Passion of Christ Review

by Andrew Staker (mallowisious AT hotmail DOT com)
March 15th, 2004

The Passion Of The Christ

Mel Gibson's got the whole world talking Christ.

Personal beliefs and politics shouldn't come into a discussion about a film, especially a blockbuster, which sweeps across everyone with its own sense of inertia. Mel's Christ (James Caviezel) is definitely more human than God, and great pains are taken to illustrate this point. In some places, the suffering leaps off the screen and this has created some reactions: a woman in the US died of a heart-attack and others accuse him of creating a sadistic gore-fest.

That there is violence is indubitable. I would argue how much is shown is up to the filmmaker's reading of mytho-history.
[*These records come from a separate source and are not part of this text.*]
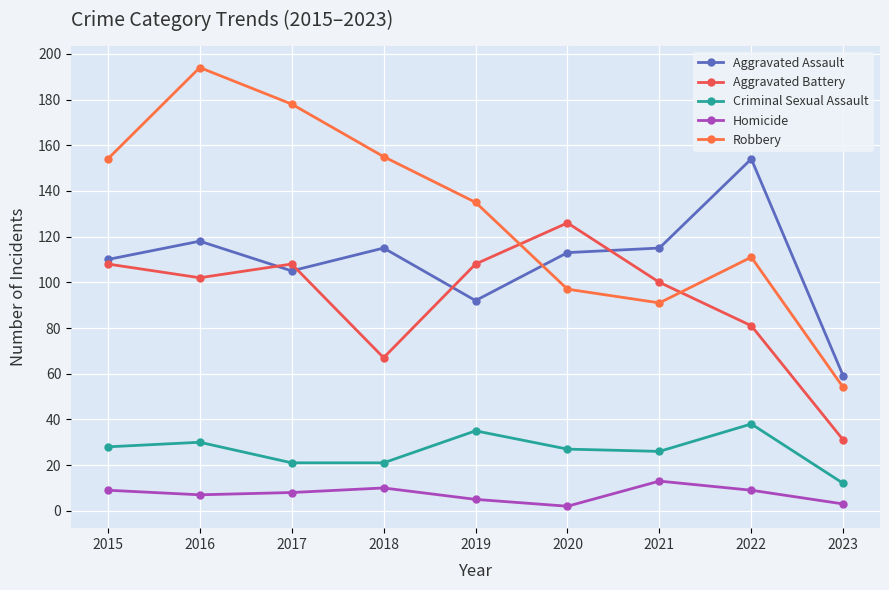

What is the total value across all series at 2023?

159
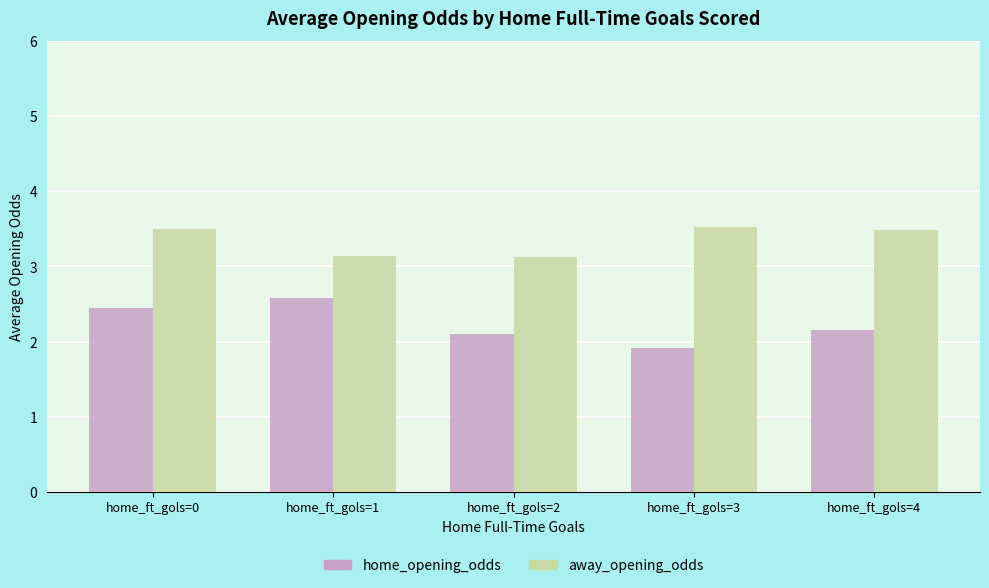

What are all the series names shown in the legend?

home_opening_odds, away_opening_odds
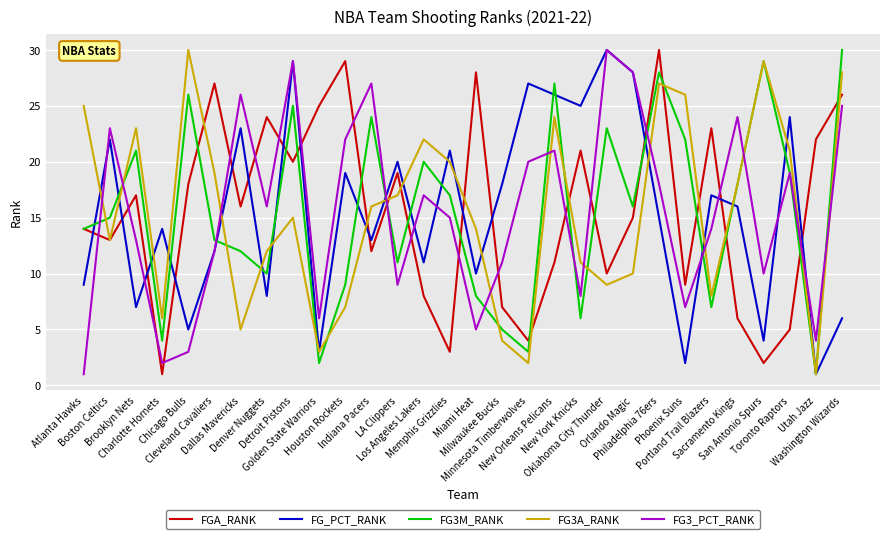

Is it true that FG_PCT_RANK equals 6 at Washington Wizards?

True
We should not hesitate to distinguish between his rendition and what really happened (which we may never know). We must not accept this Passion as the definitive one.

The performances from Maia Morgenstern as Mary and Monica Belluci as Magdalen work together with Caviezel's in producing most of the film's power. Certain surreal elements like the ever-tempting Satan (Rosalinda Celentano) add dimensionality to the look and feel, which in other places gets thin: for example, the clumsy costumes or claustrophobic set.

As far as the anti-Semitic claims go, I was searching hard for a justification. Saying that no one is demonised is silly. It's obvious that the Temple seniors are after the head of Jesus. After being passed between Herod and Pilate, the Romans let the Jews kill their own King—whom they welcomed five days prior. Romans and Jews share the burden, although the cruelty of the Romans reaches caricature levels by the end.

Personally speaking, the film's greatest achievement is managing to get everyone to talk Aramaic and street Latin in a thoroughly convincing way. I think even if Gibson had proceeded as originally intended—that is, no English subtitles—The Passion would have been viewable: almost everyone knows the story.

Given the huge fight taking place in America between the Religious Right and Gay Rights activists, it's difficult for our community not to turn on the Christian churches and dismiss its applied morality as discriminatory. Obviously most of this is true. However, the metaphysics that underlies the story of the Messiah is persuasive as drama even to an atheist, if for no other reason than its universal, bottom-up outlook and aspirations.